Twitter has made some major changes that have taken a huge bite out of the third party developer ecosystem for tools, add-ons and clients.
- Twitter started (rightfully) buying/building their own official Twitter clients for multiple platforms. This was needed as no one knew quite where to turn outside of the web interface (that had clients built to make that better) and SMS via a cellphone. Any other application written to interact was from third parties hoping to capitalize and productize a consumers interaction with Twitter. Guess what? If it isn’t free they were really buying. Sure, some of them made sales, but in the grand scheme of how may users there are, you would think someone could emerge as a winner. No one could when the service itself is free and companies developed for the fun of it.
- Twitter forced all the tools to begin using oAuth, or get off the network, in the last 10 days. As some of you may know, if you not you now will, I am one of the founders of EverythingTwitter. The largest review catalog of tool, add-ons, sites, and whatever else we found that revolved around Twitter. It is all categorized and searchable, which made finding point #2 easier. Approximately 15% of the tools listed had oAuth implemented at the time we wrote the review and cataloged the tool/site. This means that many of these tools just got knocked off the network and unusable until updates are done to their authentication.

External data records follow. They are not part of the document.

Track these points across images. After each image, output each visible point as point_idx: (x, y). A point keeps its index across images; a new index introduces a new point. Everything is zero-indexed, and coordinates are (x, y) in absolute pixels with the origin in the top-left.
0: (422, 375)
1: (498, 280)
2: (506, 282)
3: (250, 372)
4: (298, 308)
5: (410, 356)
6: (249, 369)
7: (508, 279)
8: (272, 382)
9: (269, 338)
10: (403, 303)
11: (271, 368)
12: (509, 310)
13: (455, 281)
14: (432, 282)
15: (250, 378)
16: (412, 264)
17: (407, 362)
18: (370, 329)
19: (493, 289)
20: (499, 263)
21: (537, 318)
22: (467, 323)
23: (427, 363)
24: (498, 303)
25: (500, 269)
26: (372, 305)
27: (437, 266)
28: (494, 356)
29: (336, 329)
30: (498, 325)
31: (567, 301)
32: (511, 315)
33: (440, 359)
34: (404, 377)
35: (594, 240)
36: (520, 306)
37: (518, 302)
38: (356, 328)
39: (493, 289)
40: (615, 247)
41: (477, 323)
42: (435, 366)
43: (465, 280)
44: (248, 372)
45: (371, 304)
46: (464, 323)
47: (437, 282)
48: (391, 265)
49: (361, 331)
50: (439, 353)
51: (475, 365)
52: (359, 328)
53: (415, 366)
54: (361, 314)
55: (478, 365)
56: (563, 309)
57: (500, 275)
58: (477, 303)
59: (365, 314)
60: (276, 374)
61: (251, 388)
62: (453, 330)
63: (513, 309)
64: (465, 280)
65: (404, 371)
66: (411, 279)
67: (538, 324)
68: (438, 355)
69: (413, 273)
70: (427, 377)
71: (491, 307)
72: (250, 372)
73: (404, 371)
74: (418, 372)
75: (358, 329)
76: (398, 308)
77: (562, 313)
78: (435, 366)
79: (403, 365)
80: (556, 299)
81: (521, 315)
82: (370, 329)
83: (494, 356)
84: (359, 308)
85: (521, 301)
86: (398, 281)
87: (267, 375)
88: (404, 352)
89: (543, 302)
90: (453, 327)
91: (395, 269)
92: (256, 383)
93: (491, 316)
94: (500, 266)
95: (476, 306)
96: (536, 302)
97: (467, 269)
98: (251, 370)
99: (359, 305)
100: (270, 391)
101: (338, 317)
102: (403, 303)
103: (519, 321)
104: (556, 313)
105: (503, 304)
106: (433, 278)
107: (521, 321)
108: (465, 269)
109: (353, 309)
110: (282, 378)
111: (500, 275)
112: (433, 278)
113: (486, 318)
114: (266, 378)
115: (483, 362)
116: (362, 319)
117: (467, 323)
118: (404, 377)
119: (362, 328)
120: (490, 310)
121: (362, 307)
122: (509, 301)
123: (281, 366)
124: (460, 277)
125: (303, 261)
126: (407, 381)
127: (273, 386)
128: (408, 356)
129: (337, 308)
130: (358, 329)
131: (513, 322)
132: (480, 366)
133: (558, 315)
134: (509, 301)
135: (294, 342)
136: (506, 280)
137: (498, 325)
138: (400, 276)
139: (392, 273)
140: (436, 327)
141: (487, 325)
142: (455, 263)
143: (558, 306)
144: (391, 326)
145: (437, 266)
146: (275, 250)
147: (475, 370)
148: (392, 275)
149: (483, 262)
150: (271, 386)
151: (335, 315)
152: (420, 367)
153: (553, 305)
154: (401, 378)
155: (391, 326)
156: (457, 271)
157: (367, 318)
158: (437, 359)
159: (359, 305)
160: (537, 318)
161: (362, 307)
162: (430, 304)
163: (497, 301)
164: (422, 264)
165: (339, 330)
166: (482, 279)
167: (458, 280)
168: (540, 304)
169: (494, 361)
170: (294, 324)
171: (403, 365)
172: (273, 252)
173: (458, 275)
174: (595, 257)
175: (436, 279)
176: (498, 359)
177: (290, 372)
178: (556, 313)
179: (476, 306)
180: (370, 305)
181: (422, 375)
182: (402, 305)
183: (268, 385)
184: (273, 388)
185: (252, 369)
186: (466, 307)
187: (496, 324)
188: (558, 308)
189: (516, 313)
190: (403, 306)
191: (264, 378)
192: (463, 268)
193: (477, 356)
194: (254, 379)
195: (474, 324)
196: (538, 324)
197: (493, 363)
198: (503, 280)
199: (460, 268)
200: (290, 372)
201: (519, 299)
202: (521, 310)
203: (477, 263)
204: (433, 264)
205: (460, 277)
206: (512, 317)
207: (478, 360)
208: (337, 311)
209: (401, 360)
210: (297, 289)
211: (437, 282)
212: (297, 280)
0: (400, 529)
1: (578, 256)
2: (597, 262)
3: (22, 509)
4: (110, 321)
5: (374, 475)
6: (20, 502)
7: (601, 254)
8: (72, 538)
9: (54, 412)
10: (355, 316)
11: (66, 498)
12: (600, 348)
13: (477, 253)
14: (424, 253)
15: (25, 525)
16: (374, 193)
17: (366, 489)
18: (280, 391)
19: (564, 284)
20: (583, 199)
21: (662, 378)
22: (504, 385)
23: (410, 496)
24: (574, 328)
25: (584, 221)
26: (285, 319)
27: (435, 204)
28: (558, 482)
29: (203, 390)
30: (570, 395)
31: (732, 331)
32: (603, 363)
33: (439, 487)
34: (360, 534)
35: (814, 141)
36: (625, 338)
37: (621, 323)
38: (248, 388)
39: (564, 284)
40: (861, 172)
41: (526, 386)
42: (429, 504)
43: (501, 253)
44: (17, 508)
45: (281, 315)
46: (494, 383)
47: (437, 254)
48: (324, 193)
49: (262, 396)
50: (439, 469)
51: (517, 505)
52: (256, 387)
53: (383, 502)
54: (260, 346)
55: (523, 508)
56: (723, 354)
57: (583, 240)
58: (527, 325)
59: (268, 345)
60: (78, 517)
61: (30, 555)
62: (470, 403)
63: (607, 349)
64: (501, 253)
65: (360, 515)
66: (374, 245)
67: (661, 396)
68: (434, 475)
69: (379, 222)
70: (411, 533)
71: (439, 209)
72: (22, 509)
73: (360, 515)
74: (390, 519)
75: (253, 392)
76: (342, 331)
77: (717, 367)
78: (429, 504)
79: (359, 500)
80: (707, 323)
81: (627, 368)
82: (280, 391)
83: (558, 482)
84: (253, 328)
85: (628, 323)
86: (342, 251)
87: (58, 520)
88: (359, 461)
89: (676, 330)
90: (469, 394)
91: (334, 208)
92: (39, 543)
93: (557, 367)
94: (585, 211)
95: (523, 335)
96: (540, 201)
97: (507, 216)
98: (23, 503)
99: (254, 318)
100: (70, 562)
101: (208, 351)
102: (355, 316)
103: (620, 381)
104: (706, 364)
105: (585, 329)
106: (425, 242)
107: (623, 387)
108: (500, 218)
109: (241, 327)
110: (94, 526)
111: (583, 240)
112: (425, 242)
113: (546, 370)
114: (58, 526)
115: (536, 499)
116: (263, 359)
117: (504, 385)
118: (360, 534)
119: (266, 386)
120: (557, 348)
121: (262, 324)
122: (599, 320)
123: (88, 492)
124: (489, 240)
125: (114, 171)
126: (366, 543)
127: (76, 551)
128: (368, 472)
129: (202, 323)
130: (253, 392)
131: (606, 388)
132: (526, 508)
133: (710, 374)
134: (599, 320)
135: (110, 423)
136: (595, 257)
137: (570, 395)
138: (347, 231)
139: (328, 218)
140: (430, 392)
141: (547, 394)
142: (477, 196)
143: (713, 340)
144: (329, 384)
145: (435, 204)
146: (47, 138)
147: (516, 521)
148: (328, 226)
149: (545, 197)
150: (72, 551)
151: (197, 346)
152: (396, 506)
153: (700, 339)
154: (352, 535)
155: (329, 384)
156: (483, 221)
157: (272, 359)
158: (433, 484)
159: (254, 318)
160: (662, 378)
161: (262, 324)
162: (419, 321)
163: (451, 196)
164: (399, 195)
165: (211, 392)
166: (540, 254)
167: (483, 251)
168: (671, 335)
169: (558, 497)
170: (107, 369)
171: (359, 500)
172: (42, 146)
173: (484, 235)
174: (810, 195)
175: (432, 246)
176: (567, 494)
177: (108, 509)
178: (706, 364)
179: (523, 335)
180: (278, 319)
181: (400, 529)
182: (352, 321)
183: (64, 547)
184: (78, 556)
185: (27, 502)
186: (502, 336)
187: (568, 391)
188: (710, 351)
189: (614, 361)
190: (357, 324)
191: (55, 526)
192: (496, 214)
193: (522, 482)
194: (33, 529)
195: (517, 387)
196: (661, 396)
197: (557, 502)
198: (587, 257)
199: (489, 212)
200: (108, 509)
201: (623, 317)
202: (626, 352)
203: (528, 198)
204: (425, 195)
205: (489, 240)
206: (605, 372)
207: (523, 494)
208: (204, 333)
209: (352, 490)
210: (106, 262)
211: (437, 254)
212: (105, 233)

So what does this mean to the average user? Nothing. They use the web, SMS and some built in clients that come with phones. Some go on a search for the best tool for their particular device and stop there. The masses? Nothing. Effectively burying the usage of these alternate tools.
Building a business around a social media site that is free is tough work. Building a business that has consumers wanting to pay for a tool to interact with a tool they use free is even tougher.
Our daily hits on EverythingTwitter remain about the same, even with the fewer tools we list each week. People are searching but seem to be coming back to the same results. Twitter has official clients for two of the top mobile operating systems that their users utilize, iPhone and Android.
I wish much luck to those still building new tools and clients around Twitter that do not have an established name already. (I can see the stats that show what names get the most traffic with us). I also hope those tools we highlighted over time reconfigure to enable oAuth as soon as they can before they are forgotten.